La tradition du torysme rouge permet de penser la politique en dehors de l’alternative « ou bien, ou bien » qui donne le choix entre un collectivisme hiérarchique conservateur ou bien un égalitarisme et un individualisme libéraux. Il permet d’espérer la conciliation d’une forme de collectivisme ou de communautarisme et d’une forme d’égalitarisme. J’évoque ici une idée politique, et non pas une réalité politique, mais il reste que cette idée permet de reformuler l’idéal socialiste dans le monde contemporain, et plus précisément dans le contexte canadien, tout en évitant certains des problèmes posés par les dimensions hiérarchiques et homogénéisantes de la tradition socialiste. Sans compter que le torysme rouge n’a pas été sans effet sur les institutions et l’imaginaire collectif du pays.

 

jpw : Pour les nationalistes québécois, les référendums de 1980 et de 1995 furent considérés comme d’amères défaites. Mais nous oublions souvent que les nationalistes canadiens-anglais de gauche conçurent en termes semblables l’élection de 1988 autour de l’enjeu du libre-échange. De quoi au juste était-ce la défaite?

- [Données de raisonnement sur la géométrie des scènes]:

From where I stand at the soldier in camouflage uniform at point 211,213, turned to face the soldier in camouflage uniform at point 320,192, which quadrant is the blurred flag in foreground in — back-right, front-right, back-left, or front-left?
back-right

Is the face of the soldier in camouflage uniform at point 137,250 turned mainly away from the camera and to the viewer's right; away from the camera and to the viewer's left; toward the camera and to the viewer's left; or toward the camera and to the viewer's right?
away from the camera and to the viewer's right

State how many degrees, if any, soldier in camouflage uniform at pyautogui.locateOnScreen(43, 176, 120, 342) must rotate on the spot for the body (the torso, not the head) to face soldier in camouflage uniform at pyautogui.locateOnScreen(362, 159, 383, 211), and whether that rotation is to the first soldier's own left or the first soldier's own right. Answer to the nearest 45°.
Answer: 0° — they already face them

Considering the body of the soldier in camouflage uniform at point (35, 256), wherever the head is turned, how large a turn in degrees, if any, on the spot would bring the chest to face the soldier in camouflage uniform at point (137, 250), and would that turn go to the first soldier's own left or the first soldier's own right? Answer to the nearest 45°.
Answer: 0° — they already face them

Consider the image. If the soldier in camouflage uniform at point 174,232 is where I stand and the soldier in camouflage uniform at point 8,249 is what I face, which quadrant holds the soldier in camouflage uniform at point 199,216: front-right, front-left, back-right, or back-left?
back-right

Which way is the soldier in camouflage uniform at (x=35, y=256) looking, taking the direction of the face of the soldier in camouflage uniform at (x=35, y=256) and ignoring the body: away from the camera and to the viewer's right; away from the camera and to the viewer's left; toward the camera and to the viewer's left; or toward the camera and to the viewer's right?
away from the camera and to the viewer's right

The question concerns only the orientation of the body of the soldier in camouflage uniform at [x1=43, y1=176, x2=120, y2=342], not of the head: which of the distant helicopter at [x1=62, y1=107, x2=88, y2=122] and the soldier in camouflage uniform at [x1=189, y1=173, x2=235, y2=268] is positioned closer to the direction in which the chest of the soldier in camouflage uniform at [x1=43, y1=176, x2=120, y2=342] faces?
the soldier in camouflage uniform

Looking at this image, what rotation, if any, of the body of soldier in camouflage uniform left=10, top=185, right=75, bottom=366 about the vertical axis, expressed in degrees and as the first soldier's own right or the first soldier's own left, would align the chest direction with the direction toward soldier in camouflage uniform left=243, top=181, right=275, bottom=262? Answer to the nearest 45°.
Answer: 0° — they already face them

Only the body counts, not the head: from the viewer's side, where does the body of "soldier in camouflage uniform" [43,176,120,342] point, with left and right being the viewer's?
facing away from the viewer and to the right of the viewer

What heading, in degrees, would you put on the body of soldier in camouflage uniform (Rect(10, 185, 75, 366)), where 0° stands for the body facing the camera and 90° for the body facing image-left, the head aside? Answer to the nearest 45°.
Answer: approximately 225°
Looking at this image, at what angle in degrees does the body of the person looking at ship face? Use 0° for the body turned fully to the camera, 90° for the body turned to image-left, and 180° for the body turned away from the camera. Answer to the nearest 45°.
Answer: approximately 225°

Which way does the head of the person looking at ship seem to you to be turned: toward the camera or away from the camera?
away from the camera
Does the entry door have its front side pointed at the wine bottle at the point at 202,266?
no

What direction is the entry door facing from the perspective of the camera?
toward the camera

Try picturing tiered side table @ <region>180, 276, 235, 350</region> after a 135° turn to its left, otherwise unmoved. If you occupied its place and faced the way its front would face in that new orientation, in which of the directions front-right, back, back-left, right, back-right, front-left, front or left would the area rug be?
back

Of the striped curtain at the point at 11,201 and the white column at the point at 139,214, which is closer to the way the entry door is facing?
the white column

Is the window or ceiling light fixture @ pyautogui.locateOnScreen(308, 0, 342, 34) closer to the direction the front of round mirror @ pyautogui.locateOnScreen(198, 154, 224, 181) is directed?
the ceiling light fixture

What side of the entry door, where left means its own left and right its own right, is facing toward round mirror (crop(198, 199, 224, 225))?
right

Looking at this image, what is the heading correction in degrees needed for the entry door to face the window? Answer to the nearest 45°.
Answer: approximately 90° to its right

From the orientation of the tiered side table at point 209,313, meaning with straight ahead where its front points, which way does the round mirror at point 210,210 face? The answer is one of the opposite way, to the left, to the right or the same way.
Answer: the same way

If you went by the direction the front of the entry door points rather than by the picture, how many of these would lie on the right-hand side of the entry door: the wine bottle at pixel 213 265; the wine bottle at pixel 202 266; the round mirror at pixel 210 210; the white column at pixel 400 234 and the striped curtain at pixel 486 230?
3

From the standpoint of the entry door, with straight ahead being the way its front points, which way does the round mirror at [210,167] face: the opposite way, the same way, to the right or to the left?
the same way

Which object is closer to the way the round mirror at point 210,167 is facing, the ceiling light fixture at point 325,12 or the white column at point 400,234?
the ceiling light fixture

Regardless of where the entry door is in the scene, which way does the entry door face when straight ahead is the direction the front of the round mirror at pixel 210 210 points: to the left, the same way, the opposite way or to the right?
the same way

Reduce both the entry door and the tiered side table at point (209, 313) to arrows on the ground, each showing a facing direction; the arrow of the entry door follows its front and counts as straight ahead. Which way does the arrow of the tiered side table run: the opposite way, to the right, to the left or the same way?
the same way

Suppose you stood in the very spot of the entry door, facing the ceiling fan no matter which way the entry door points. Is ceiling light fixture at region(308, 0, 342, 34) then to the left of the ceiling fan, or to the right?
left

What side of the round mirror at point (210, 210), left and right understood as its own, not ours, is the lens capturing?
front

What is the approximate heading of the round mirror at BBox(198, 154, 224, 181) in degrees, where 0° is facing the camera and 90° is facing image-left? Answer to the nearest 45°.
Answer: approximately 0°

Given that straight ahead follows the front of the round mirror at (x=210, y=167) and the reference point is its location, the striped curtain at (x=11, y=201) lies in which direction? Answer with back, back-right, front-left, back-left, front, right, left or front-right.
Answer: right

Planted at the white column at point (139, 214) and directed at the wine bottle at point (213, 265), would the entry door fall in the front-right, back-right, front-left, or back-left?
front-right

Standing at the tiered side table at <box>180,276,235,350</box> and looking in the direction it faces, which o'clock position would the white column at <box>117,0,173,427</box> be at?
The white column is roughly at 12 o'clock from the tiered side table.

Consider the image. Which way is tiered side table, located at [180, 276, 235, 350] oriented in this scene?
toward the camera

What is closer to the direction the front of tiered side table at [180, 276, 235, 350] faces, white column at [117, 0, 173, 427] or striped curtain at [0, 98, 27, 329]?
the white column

- [TÂCHES À RÉALISER]:
1 - Recopiez à l'identique les lignes des entrées, en commençant à celle qui contient « Looking at this image, at » et en vous arrêtant après celle qui contient « Answer: the same way ».
2 - Poursuivez le texte sur le torysme rouge et la gauche canadienne là où il s'arrête.

- [RÉPONSES NUMÉROTÉES]:
1 -
Looking at this image, at what angle in degrees does the body of the person looking at ship face? Use 0° for the body turned fully to the camera, 90° for the body turned to image-left, and 180° for the body turned away from the camera. Answer to the nearest 45°.
Answer: approximately 225°

Which way does the head of the person looking at ship seem to you to be turned: toward the camera or away from the camera?
away from the camera
Does the entry door have its front side pointed at the wine bottle at the point at 202,266?
no

What direction is the entry door facing from the perspective of the camera?
toward the camera

Try picturing tiered side table @ <region>180, 276, 235, 350</region> after a 135° turn to its left, otherwise unmoved. If you occupied its place and faced the way its front would face in that new orientation, in which of the directions front-right, back, back-left, right, back-right, front-left, front or left would the area rug be?
back

Of the striped curtain at the point at 11,201 and the white column at the point at 139,214, which is closer to the way the entry door is facing?
the white column

Is the window or ceiling light fixture @ pyautogui.locateOnScreen(308, 0, 342, 34) closer to the direction the front of round mirror @ pyautogui.locateOnScreen(198, 154, 224, 181) is directed?
the ceiling light fixture

What side of the entry door, where left means its own left and right its own right, is facing toward round mirror (crop(198, 199, 224, 225))?
right

Looking at this image, what is the heading correction in degrees needed for the entry door to face the window? Answer to the nearest 45°.
Answer: approximately 90° to its right

From the orientation of the tiered side table at point 209,313, meaning with straight ahead where its front points, which way does the round mirror at point 210,210 face? The answer is one of the opposite way, to the left, to the right or the same way.
Answer: the same way

2 -
            ia : Pour les nationalistes de gauche canadiens-anglais, l’élection de 1988 autour de la question du libre-échange fut réellement décevante. Vous vous rappelez sûrement que la majorité des gens au Canada anglais votèrent contre le gouvernement qui faisait la promotion de l’Accord de libre-échange (ale). De nombreuses personnes, moi y compris, croyaient que les Québécois discerneraient le danger que représentaient les États-Unis et s’opposeraient aussi à ce projet. Mais notre réflexion était à courte vue : elle s’appuyait sur une compréhension simpliste des forces en présence au Québec. J’ai alors compris qu’il y a deux projets nationalistes au Canada. Avec plusieurs autres, j’ai commencé à voir à quel point nous suivions des chemins différents, que nous le voulions ou pas. Au fil des années, d’autres facteurs ont contribué à cette situation, par exemple la position résolument fédéraliste du Nouveau Parti démocratique (npd) québécois jusqu’à sa réforme.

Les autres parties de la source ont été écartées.